In this project we investigated how sustainable biomass production for the bioeconomy, based on a system analysis and an integrated land use concept, can be used in such a way that co-benefits are developed with water management and water protection. We focused on short rotation coppice (SRC) and combined fieldwork, laboratory analysis and computer modeling to develop a database of environmental impacts as a planning and decision tool (Figure 1).

We developed a new method to quantify groundwater recharge and solute fluxes using a novel experimental method, which also allows a retrospective determination for previous years.

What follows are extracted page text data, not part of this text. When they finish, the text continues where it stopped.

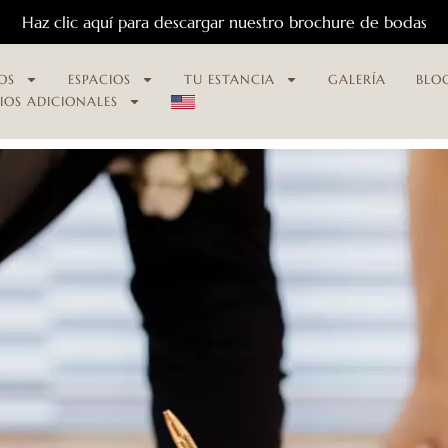
Haz clic aquí para descargar nuestro brochure de bodas
OS
ESPACIOS
TU ESTANCIA
GALERÍA
BLO
CIOS ADICIONALES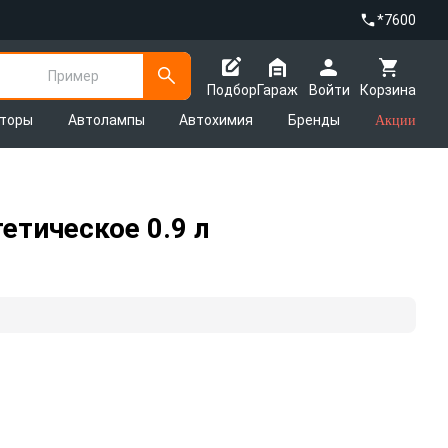
*7600
Пример
Подбор
Гараж
Войти
Корзина
яторы
Автолампы
Автохимия
Бренды
Акции
тическое 0.9 л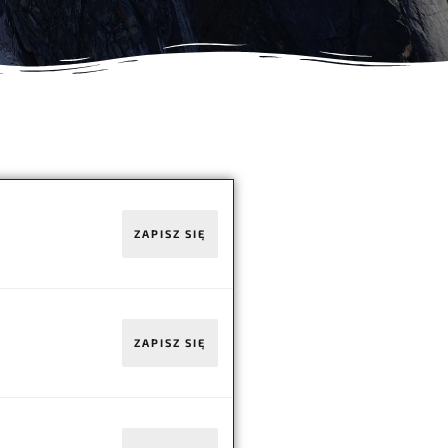
ZAPISZ SIĘ
ZAPISZ SIĘ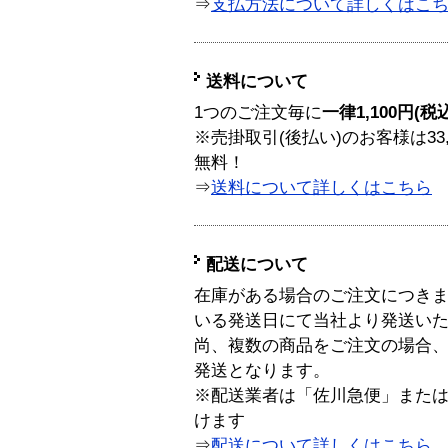
⇒
支払方法について詳しくはこ
送料について
1つのご注文毎に
一律1,100円(税
※売掛取引(後払い)のお客様は33
無料！
⇒
送料について詳しくはこちら
配送について
在庫がある場合のご注文につき
いる発送日にて当社より発送い
尚、複数の商品をご注文の場合
発送となります。
※配送業者は「佐川急便」また
けます
⇒
配送について詳しくはこちら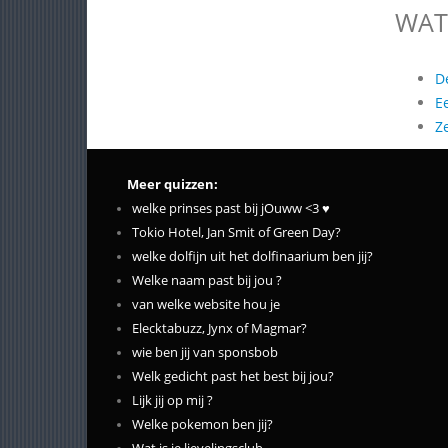
WAT
D
E
Z
Meer quizzen:
welke prinses past bij jOuww <3 ♥
Tokio Hotel, Jan Smit of Green Day?
welke dolfijn uit het dolfinaarium ben jij?
Welke naam past bij jou ?
van welke website hou je
Elecktabuzz, Jynx of Magmar?
wie ben jij van sponsbob
Welk gedicht past het best bij jou?
Lijk jij op mij ?
Welke pokemon ben jij?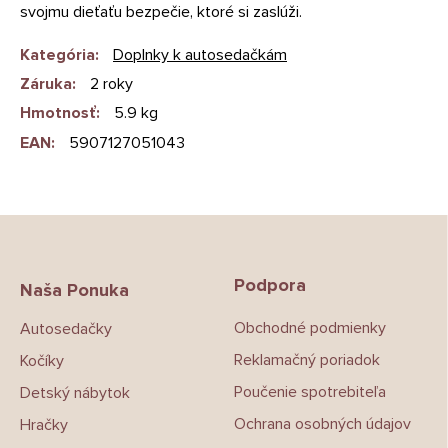
svojmu dieťaťu bezpečie, ktoré si zaslúži.
Kategória
:
Doplnky k autosedačkám
Záruka
:
2 roky
Hmotnosť
:
5.9 kg
EAN
:
5907127051043
Z
á
p
Podpora
ä
Naša Ponuka
t
Obchodné podmienky
Autosedačky
i
e
Reklamačný poriadok
Kočíky
Poučenie spotrebiteľa
Detský nábytok
Ochrana osobných údajov
Hračky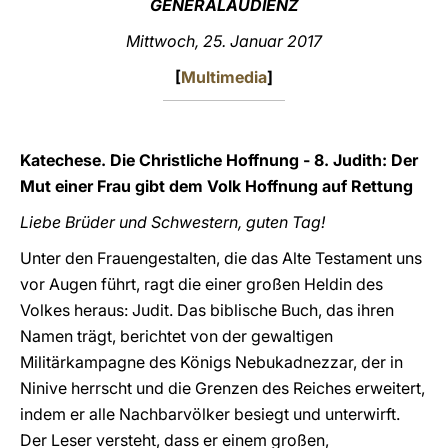
GENERALAUDIENZ
LATINE
Mittwoch, 25. Januar 2017
[
Multimedia
]
Katechese. Die Christliche Hoffnung - 8. Judith: Der
Mut einer Frau gibt dem Volk Hoffnung auf Rettung
Liebe Brüder und Schwestern, guten Tag!
Unter den Frauengestalten, die das Alte Testament uns
vor Augen führt, ragt die einer großen Heldin des
Volkes heraus: Judit. Das biblische Buch, das ihren
Namen trägt, berichtet von der gewaltigen
Militärkampagne des Königs Nebukadnezzar, der in
Ninive herrscht und die Grenzen des Reiches erweitert,
indem er alle Nachbarvölker besiegt und unterwirft.
Der Leser versteht, dass er einem großen,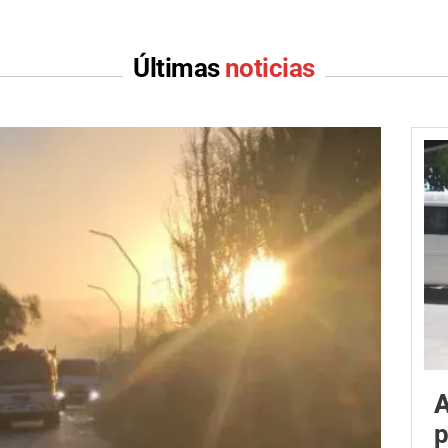
Últimas
noticias
A
p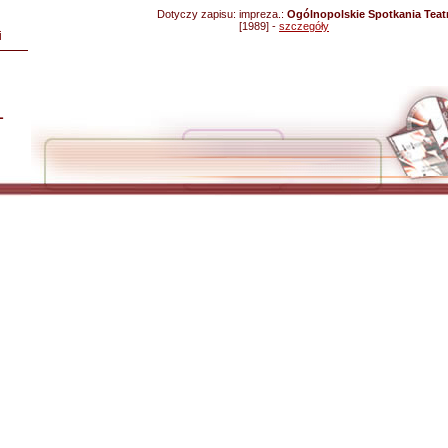
Dotyczy zapisu:
impreza.:
Ogólnopolskie Spotkania Teat
[1989] -
szczegóły
i
L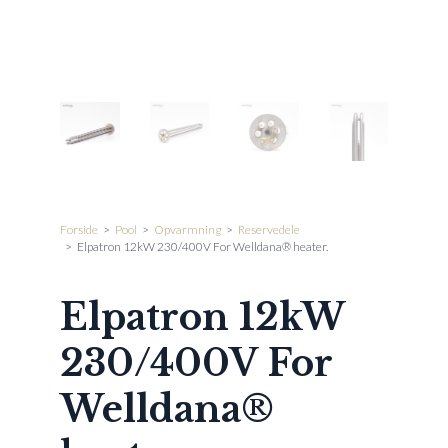
Forside
>
Pool
>
Opvarmning
>
Reservedele
>
Elpatron 12kW 230/400V For Welldana® heater.
Elpatron 12kW
230/400V For
Welldana®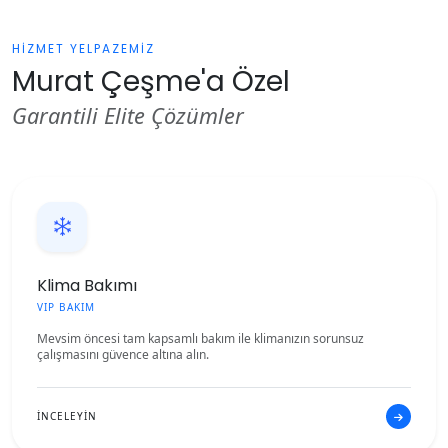
HİZMET YELPAZEMİZ
Murat Çeşme'a Özel
Garantili Elite Çözümler
Klima Bakımı
VIP BAKIM
Mevsim öncesi tam kapsamlı bakım ile klimanızın sorunsuz
çalışmasını güvence altına alın.
İNCELEYİN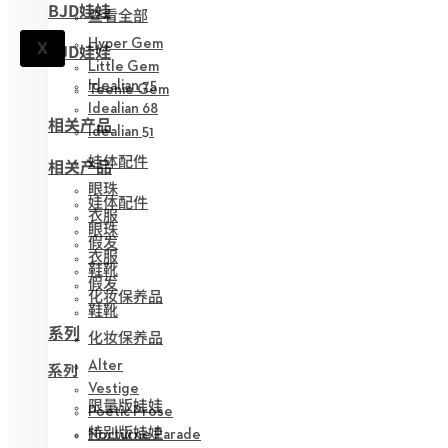
BJD娃娃
查看全部
Hyper Gem
X
BJD娃娃
Little Gem
Idealian 75
Teenie Gem
Idealian 68
相关产品
Idealian 51
娃体配件
相关产品
眼珠
娃体配件
衣服
眼珠
假发
衣服
鞋靴
假发
化妆保养品
鞋靴
系列
化妆保养品
Alter
系列
Vestige
限量版娃娃
Poetic Prose
特别版娃娃
Nocturne Parade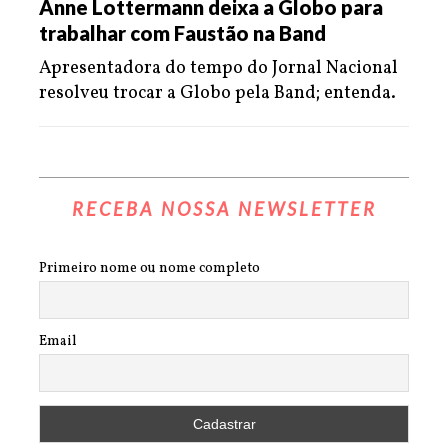
Anne Lottermann deixa a Globo para
trabalhar com Faustão na Band
Apresentadora do tempo do Jornal Nacional
resolveu trocar a Globo pela Band; entenda.
RECEBA NOSSA NEWSLETTER
Primeiro nome ou nome completo
Email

Soil samples were taken at eleven representative SRC locations with different soil types in Baden-Württemberg before and after the vegetation period. 89 soil profiles were analysed with 10 cm resolution for nitrogen (nitrate N) and stable water isotopes (18O, 2H), as well as the soil water samples obtained from infiltration tests and installed suction cups. The Soil Water Isotope Simulation (SWIS) model is a physically-based model to predict water flows in the Soil-Plant-Atmosphere system that was further developed within the project and validated with lysimeter, suction cup data and an independent soil water balance model.

The country-wide available input data for SWIS was validated with the collected field data. The variables percolation, travel time and resilience were calculated with SWIS for the modeling period 2010-2015 for the typical soils and climates in Baden-Württemberg assuming different land uses (salix, maize and grass). The results were used to derive the database of the environmental impacts.